═══ Extracted data ═══

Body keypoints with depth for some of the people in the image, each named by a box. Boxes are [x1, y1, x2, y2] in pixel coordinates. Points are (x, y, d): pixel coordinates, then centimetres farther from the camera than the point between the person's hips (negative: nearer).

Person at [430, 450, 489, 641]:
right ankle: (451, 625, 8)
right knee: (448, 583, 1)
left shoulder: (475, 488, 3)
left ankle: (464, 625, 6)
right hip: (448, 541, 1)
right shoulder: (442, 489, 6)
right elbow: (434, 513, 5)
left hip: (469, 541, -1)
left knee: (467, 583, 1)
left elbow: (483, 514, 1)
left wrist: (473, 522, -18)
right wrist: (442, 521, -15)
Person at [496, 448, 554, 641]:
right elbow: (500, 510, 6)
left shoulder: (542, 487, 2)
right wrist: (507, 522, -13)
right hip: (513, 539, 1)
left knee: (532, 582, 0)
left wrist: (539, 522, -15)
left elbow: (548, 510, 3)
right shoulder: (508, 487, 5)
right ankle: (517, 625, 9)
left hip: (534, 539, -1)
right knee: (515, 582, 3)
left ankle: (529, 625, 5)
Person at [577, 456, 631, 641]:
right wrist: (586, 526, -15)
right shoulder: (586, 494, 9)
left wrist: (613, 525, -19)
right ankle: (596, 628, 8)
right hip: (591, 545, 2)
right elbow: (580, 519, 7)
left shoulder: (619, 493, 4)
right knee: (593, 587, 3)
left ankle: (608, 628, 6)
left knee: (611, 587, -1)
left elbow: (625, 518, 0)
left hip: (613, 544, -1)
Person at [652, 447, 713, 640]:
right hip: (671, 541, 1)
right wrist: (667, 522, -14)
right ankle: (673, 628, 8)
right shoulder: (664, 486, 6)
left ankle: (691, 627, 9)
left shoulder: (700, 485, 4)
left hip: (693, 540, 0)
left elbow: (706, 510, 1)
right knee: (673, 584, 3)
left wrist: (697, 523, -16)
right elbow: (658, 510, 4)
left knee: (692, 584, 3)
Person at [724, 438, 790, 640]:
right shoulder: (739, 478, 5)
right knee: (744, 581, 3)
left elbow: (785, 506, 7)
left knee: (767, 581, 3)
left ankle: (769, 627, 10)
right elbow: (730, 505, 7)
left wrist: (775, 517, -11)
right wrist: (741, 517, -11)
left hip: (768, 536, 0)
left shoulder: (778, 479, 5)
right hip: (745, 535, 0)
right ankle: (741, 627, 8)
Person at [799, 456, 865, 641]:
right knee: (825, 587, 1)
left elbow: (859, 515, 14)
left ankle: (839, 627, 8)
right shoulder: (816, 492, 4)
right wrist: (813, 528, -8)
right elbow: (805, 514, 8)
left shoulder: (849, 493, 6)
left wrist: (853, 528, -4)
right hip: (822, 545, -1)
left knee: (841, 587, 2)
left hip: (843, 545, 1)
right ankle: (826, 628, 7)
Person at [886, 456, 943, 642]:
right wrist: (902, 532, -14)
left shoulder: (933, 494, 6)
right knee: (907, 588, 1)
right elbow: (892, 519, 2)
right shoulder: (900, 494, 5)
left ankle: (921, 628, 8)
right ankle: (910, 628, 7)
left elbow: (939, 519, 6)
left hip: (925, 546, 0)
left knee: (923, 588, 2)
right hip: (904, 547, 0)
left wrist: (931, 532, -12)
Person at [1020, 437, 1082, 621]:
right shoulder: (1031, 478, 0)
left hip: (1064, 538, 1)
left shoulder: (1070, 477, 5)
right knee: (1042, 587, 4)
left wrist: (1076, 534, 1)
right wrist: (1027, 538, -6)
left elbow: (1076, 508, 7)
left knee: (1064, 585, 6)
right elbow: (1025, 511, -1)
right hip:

═══

> _Your instructions_
Rewrite the records from the line containing "right ankle: (910, 628, 7)" through the end of the records, putting "Figure" wherever "Person" appears and leaving everything else unchanged.

> _Response below_
right ankle: (910, 628, 7)
left elbow: (939, 519, 6)
left hip: (925, 546, 0)
left knee: (923, 588, 2)
right hip: (904, 547, 0)
left wrist: (931, 532, -12)
Figure at [1020, 437, 1082, 621]:
right shoulder: (1031, 478, 0)
left hip: (1064, 538, 1)
left shoulder: (1070, 477, 5)
right knee: (1042, 587, 4)
left wrist: (1076, 534, 1)
right wrist: (1027, 538, -6)
left elbow: (1076, 508, 7)
left knee: (1064, 585, 6)
right elbow: (1025, 511, -1)
right hip:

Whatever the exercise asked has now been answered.